Untuk sekarang, undang-undang kampanye apakah belum ada?
“Sekarang di kampus, peraturan terkait kampanye diperbolehkan. Untuk undang-undang yang mengatur itu bagus, tetapi yang menjadi masalah karena ruang yang diatur itu tidak jelas.
Ketentuan undang-undangnya itu yang kemudian bagi saya, jangan cuman bagus saja, tapi kemudian dalam praktek tidak sesuai. Jadi, kekhawatiran kita ketika satu partai tertentu saja yang bisa masuk dan kemudian yang lain-lain ditendang satu-satu. Kalau seperti itu di mana belajar demokrasinya, kemudian kita tidak siap untuk menghadirkan berbagai ide, kalian mengolah mana yang besok akan kita pilih.”

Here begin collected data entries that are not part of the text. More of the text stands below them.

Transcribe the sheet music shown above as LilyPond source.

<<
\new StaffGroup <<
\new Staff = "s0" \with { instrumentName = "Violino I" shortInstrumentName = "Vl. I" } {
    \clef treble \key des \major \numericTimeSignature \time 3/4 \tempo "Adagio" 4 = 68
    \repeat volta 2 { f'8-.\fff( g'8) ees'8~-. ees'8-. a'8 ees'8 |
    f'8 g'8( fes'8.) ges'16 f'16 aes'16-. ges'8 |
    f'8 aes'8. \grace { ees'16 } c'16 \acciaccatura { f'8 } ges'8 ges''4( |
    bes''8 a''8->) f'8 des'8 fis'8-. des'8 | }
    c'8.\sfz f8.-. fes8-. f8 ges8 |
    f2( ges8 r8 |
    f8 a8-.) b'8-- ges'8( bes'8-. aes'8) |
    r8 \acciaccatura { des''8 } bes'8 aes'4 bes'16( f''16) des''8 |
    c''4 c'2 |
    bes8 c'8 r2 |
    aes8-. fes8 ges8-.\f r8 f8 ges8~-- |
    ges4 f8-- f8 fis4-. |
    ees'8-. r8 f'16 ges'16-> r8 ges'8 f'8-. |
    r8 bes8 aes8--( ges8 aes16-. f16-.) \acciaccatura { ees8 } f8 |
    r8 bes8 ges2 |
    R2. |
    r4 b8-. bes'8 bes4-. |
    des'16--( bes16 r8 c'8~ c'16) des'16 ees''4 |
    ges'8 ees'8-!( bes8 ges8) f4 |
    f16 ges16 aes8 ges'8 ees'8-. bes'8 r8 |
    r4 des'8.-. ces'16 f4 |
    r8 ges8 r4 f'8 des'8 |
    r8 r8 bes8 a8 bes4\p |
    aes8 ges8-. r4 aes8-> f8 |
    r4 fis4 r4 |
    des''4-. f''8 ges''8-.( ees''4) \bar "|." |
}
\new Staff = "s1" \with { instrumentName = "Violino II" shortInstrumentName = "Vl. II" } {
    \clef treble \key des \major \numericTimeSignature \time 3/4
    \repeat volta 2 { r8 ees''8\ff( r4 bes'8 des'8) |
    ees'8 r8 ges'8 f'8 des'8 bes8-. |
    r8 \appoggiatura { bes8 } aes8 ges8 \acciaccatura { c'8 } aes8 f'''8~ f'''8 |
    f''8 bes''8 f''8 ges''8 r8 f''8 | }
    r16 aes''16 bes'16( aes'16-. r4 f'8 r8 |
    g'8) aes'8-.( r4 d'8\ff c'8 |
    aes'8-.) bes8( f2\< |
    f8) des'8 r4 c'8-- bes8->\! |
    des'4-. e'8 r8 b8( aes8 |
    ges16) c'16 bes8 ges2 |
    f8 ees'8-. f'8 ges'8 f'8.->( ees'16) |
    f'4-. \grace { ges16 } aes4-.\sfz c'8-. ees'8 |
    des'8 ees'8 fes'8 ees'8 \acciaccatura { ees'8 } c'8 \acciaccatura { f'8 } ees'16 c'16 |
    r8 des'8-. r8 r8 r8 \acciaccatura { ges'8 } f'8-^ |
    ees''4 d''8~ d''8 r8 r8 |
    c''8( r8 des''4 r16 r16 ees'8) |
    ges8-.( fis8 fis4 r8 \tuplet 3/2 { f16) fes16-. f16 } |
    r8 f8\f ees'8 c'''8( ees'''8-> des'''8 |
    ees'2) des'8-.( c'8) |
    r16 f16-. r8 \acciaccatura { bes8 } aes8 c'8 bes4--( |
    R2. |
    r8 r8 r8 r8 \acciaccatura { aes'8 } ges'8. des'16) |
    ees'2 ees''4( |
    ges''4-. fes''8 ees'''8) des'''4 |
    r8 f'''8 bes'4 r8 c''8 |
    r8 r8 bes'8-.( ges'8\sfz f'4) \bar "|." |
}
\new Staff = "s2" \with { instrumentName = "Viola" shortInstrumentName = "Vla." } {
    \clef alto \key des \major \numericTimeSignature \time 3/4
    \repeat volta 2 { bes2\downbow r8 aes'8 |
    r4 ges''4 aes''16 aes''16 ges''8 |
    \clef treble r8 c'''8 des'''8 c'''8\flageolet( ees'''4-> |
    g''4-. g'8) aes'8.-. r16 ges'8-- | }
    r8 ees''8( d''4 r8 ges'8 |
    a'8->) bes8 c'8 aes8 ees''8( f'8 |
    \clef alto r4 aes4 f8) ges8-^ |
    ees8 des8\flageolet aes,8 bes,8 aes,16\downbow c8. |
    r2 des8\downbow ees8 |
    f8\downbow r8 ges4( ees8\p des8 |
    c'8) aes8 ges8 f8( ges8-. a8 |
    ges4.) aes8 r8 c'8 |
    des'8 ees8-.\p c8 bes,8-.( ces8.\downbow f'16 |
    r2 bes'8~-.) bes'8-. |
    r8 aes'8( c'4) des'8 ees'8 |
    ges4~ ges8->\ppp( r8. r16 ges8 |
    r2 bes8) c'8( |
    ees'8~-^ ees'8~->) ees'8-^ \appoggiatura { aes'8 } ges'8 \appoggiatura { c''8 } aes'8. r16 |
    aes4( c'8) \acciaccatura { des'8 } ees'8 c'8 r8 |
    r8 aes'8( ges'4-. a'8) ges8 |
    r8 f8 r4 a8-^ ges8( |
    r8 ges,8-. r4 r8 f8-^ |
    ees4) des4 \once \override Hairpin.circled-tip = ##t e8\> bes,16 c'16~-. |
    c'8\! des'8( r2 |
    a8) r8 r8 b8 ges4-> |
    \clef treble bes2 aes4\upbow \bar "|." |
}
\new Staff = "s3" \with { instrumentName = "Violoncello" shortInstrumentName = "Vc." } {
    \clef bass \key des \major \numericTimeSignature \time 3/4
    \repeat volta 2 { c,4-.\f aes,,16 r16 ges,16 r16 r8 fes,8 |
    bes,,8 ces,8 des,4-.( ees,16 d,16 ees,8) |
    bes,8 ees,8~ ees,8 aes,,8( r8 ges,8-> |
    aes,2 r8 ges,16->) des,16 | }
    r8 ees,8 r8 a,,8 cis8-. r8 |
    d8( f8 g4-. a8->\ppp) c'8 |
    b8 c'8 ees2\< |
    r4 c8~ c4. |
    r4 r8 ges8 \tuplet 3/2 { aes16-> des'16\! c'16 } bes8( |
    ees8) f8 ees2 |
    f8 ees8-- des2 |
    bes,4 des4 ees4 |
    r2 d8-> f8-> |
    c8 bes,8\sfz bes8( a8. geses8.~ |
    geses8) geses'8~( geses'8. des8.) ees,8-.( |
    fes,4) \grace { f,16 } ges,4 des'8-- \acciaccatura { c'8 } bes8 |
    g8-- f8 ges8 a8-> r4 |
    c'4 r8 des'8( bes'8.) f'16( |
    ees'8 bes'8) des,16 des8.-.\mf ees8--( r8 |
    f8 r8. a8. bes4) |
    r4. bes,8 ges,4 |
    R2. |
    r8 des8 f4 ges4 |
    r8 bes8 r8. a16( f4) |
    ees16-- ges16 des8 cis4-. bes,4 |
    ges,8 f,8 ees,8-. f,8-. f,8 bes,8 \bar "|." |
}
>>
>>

Apabila, ada civitas academica terindikasi berkampanye untuk salah satu paslon apa konsekuensinya?
“Itu yang perlu untuk kita cermati dulu ya artinya akademisi atau dosen gitu ya, dosen itu kan macam-macam, ada dosen-dosen Pegawai Negeri Sipil (PNS) kalau dosen PNS kan posisinya jelas PNS itu tidak boleh berpolitik praktis. Artinya dia harus netral, dia harus menyampaikan pendapat itu atas dasar akademisi.
Apabila secara jelas dia mengkampanyekan partai atau mengkampanyekan tokoh tertentu, itu ada undang-undangnya. Undang-undang ASN yang kemudian mengatur bagaimana jika seorang ASN itu ketahuan berpolitik praktis.”
Bagaimana dengan kampanye itu hanya kampanye mempromosikan salah satu parpol?
“Ruang akademik itu memberikan asas proporsionalitas kepada semua peserta atau kepada semua partai politik, tetapi kalau sudah mengarahkan itu yang tidak benar. Misalnya ketika pemilu presiden 2019 kemarin. Universitas Gadjah Mada (UGM) itu mengundang semua perwakilan partai itu secara berimbang, yang mendukung Pak Prabowo maupun yang mendukung Pak Jokowi waktu itu.
Mereka tegas, mereka tidak menyebarkan materi kampanye apapun. Tetapi mereka diberi ruang untuk menyampaikan gagasan secara lisan dan itu dipatuhi betul oleh mereka semua. Jadi tidak ada flayer-flayer mereka, tidak sebar jersey atau kaos, pokoknya segala sesuatu yang mengandung unsur money politic atau kampanye dengan barang-barang seperti itu.
Maka perlu untuk dicermati dulu kasusnya seperti apa. Apakah sudah sampai pada taraf mengarahkan secara verbal, satu. Kemudian yang kedua, apakah ada pembagian materi atau pembagian insentif-insentif. Universitas itu, berarti tetap memberikan istilahnya ruang untuk berpolitik, tetapi kita juga harus mengedepankan etika yang seharusnya itu bagaimana.”